We have been using workstation from Lambda lab for a while which runs on Ubuntu 16.04. And there are a lot of common commands that we always have to google it for. We decide to put most of the command that we typically use on the workstation here. This hopefully will be useful for the lab to check workstation status before running an experiment or task.
In this blog post, we will divide these commandlines into 3 sections (1) CPU usage (2) Memory usage (3) GPU
Eventhough we have multiple CPU cores to run something. It is better to share the cores for others people. We can check what is going on by running:
htop
This will show us most of the things happening e.g. memory usage, CPU usage, and more.
There is a column name PID
when running htop
and we can kill the specific by
using kill -9 {PID}
(if it’s using a lot of CPUs, for example).
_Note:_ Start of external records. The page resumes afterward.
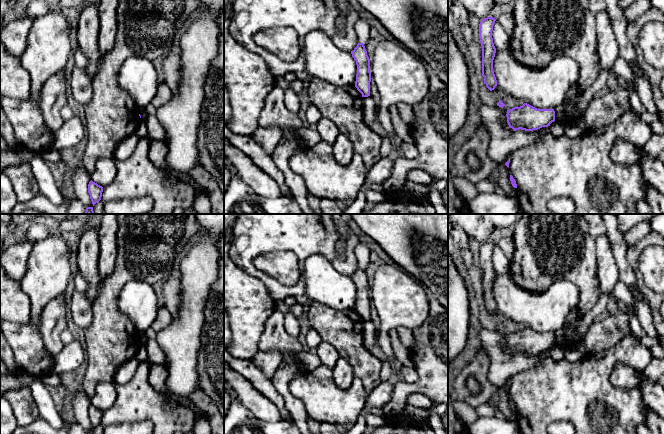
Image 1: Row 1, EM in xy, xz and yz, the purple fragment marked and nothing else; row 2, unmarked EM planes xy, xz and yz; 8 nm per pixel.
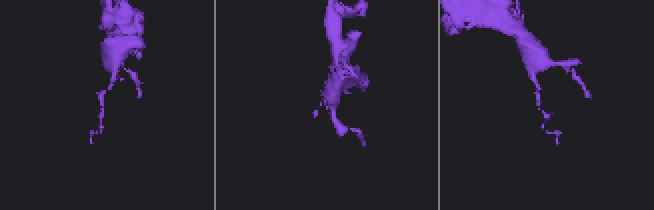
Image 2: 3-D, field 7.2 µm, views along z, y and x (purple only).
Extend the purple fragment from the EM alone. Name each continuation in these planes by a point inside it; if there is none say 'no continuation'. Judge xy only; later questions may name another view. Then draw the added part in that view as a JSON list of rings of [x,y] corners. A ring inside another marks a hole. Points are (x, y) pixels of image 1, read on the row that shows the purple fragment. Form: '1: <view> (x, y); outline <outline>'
no continuation

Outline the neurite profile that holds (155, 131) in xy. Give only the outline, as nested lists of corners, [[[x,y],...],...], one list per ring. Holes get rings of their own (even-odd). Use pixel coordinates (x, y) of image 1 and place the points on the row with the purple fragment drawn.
[[[150,115],[145,120],[147,127],[147,137],[151,140],[163,141],[164,129],[156,116]]]

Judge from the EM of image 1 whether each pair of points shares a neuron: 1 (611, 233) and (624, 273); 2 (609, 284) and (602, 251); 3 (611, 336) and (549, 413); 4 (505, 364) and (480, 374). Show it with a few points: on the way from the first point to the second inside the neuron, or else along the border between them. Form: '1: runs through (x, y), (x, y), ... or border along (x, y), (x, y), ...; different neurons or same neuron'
1: runs through (618, 243), (622, 263); same neuron
2: runs through (608, 276), (605, 259); same neuron
3: border along (620, 340), (606, 349), (587, 354); different neurons
4: border along (483, 347), (495, 393); different neurons

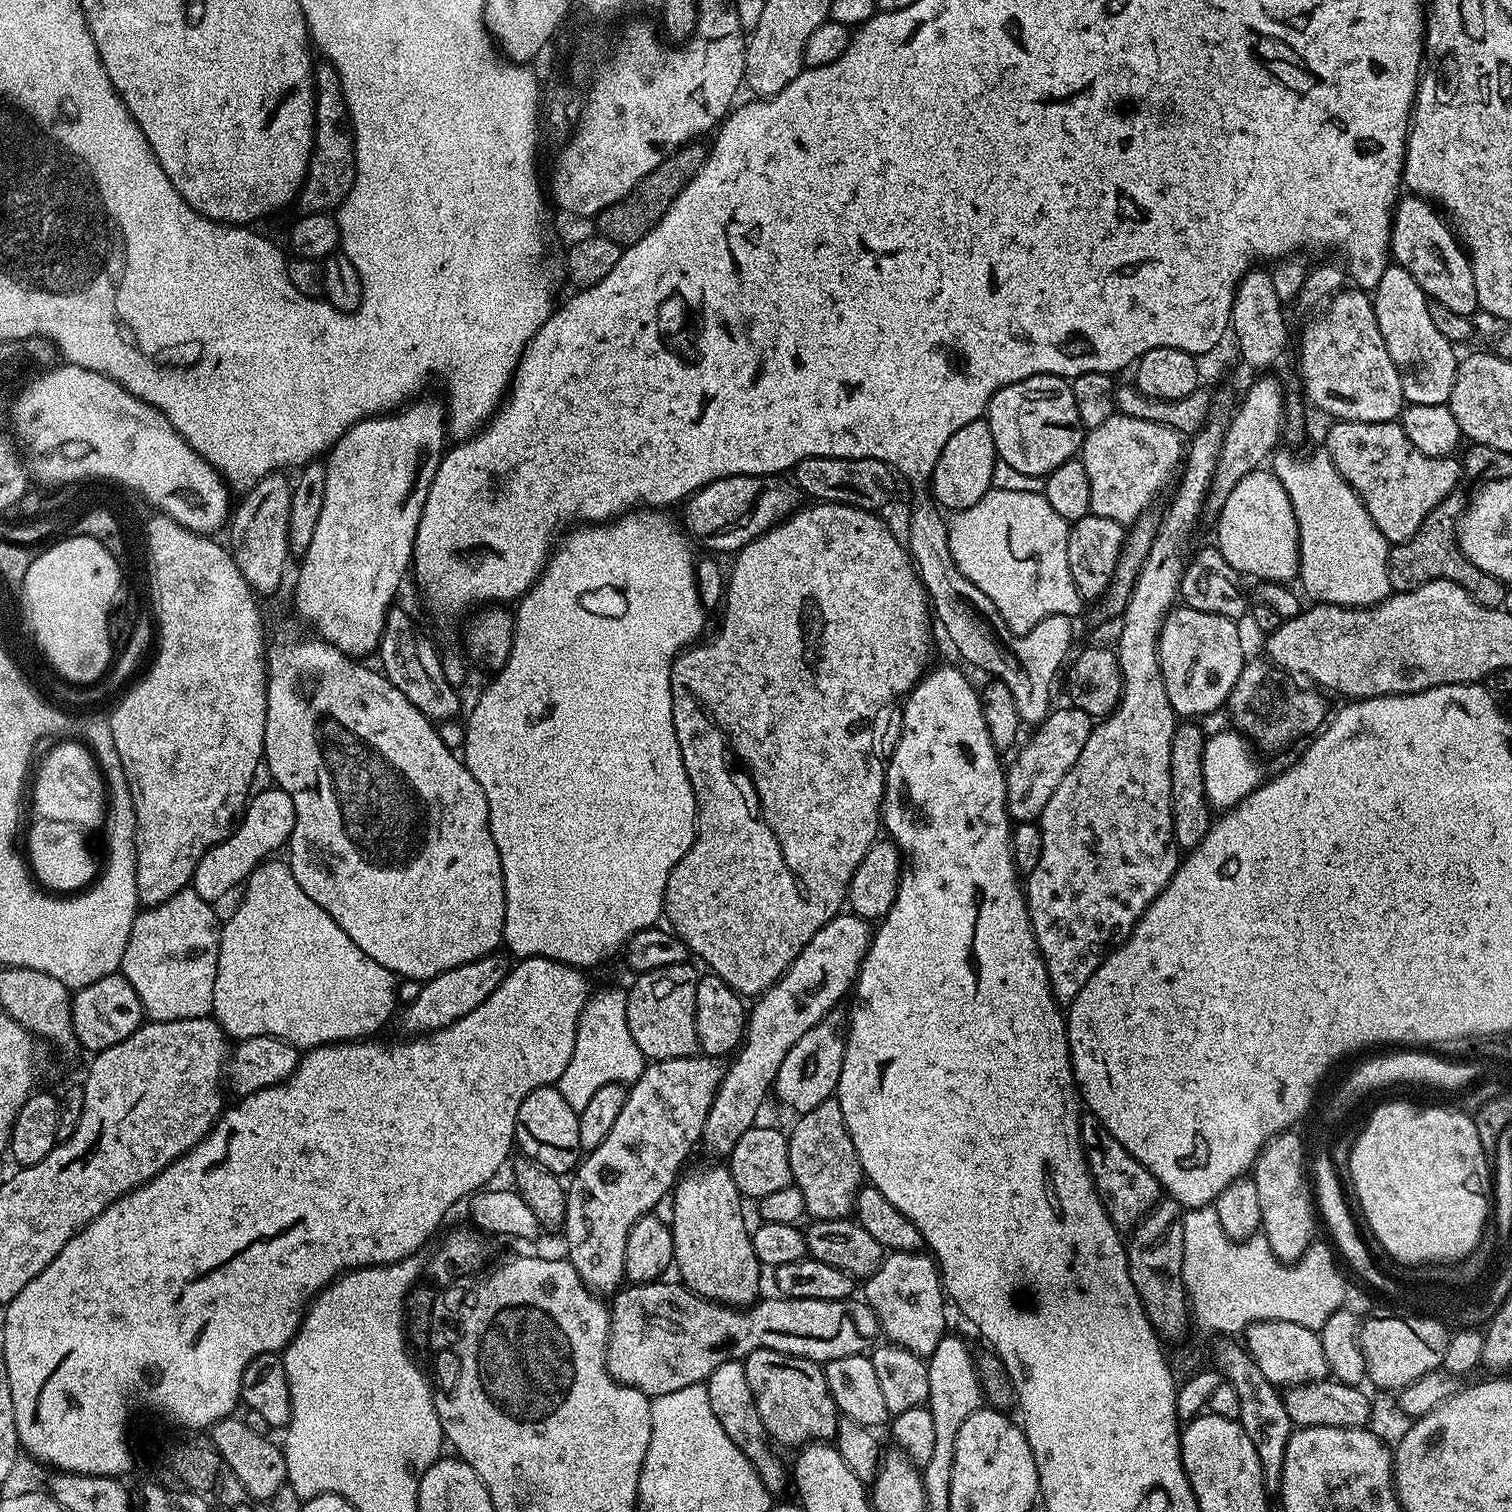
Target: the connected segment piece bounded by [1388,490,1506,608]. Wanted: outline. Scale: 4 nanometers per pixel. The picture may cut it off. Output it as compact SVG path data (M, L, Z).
M1457 490L1442 498L1442 502L1438 502L1438 506L1434 506L1434 510L1426 514L1422 526L1418 526L1416 533L1406 542L1397 544L1391 549L1388 558L1389 586L1393 593L1409 592L1435 580L1449 580L1462 586L1470 594L1470 598L1474 598L1482 606L1503 608L1505 581L1478 570L1460 549L1458 525L1465 508L1470 503L1469 497L1467 495L1464 497L1462 492Z

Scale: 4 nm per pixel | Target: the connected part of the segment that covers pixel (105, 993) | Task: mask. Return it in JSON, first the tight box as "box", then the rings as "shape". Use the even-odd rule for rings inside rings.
{"box":[72,974,145,1054],"shape":[[[113,974],[102,978],[90,986],[79,989],[72,997],[72,1025],[76,1031],[79,1047],[81,1049],[83,1047],[89,1048],[89,1053],[92,1054],[105,1052],[110,1046],[130,1038],[130,1034],[134,1034],[139,1030],[141,1024],[145,1023],[145,1020],[142,1002],[138,998],[138,994],[134,994],[134,986],[130,986],[130,982],[122,974]]]}

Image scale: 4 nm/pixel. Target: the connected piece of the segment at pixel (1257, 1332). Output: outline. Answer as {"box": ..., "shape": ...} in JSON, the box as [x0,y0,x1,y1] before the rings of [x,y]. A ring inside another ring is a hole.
{"box":[1242,1320,1329,1390],"shape":[[[1263,1320],[1244,1329],[1242,1340],[1254,1366],[1258,1366],[1268,1381],[1281,1390],[1329,1379],[1326,1354],[1322,1354],[1322,1342],[1317,1329],[1298,1326],[1298,1322]]]}

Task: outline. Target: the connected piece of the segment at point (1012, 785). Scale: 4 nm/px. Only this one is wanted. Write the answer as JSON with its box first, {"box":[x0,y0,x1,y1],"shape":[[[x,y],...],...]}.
{"box":[1006,706,1094,822],"shape":[[[1065,706],[1053,707],[1048,717],[1035,729],[1032,741],[1017,754],[1006,768],[1006,802],[1008,815],[1016,822],[1032,822],[1042,814],[1046,802],[1050,802],[1050,794],[1058,790],[1058,782],[1066,778],[1070,766],[1078,762],[1078,754],[1082,754],[1082,746],[1086,746],[1086,738],[1090,738],[1094,727],[1094,718],[1081,708]]]}

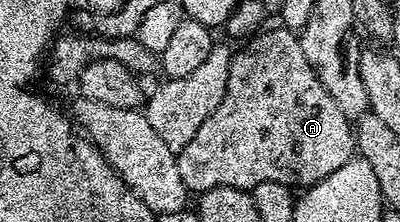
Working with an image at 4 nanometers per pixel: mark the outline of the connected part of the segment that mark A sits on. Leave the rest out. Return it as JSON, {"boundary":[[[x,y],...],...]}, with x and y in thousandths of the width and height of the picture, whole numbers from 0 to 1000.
{"boundary":[[[693,113],[685,140],[663,131],[630,162],[613,203],[578,275],[568,419],[558,419],[548,491],[498,563],[498,599],[468,635],[463,667],[440,685],[450,793],[473,869],[540,842],[630,851],[658,815],[698,815],[743,851],[770,851],[885,712],[888,590],[878,545],[858,491],[838,473],[828,419],[808,401],[758,239],[750,171],[730,135]]]}

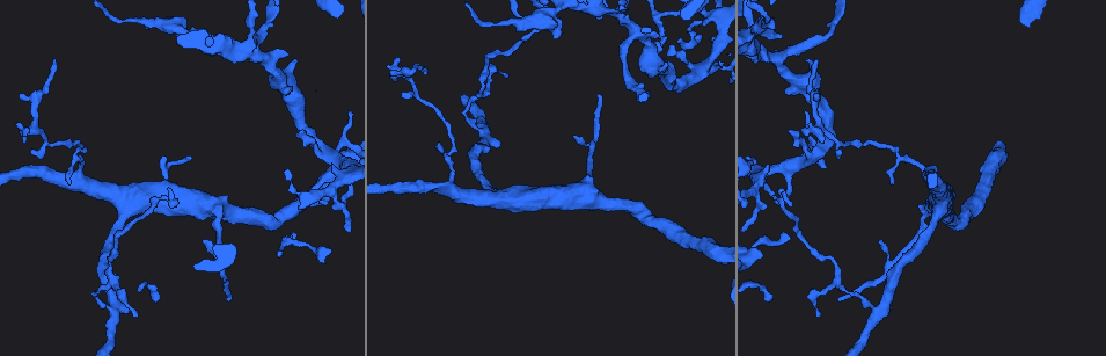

When we talk about memory, it’s about RAM and there is an active memory usage and swap memory. Same as before,
we can check the memory by running htop
to check the overall memory.
Now, if we want to know who is taking most SWAP and active memory. We can run the following command
as a root
or ubuntu
sudo smem -ur
To check GPU and memory on GPU usage,
nvidia-smi
Alternatively, we installed gpustat where you can call to see who is using how much memory on each GPU.
gpustat # or gpustat -cp
This will return something like:
[0] GeForce GTX 1080 Ti | 60'C, 0 % | 7610 / 11169 MB | root(30M)
[1] GeForce GTX 1080 Ti | 62'C, 0 % | 1155 / 11172 MB |
[2] GeForce GTX 1080 Ti | 41'C, 0 % | 6134 / 11172 MB | username1(6123M)
[3] GeForce GTX 1080 Ti | 31'C, 0 % | 9012 / 11172 MB | username2(9001M)
which we can notice that GPU 3 is running out of memory and we should use the others. Here, we can change the default GPU by running
export CUDA_VISIBLE_DEVICES=0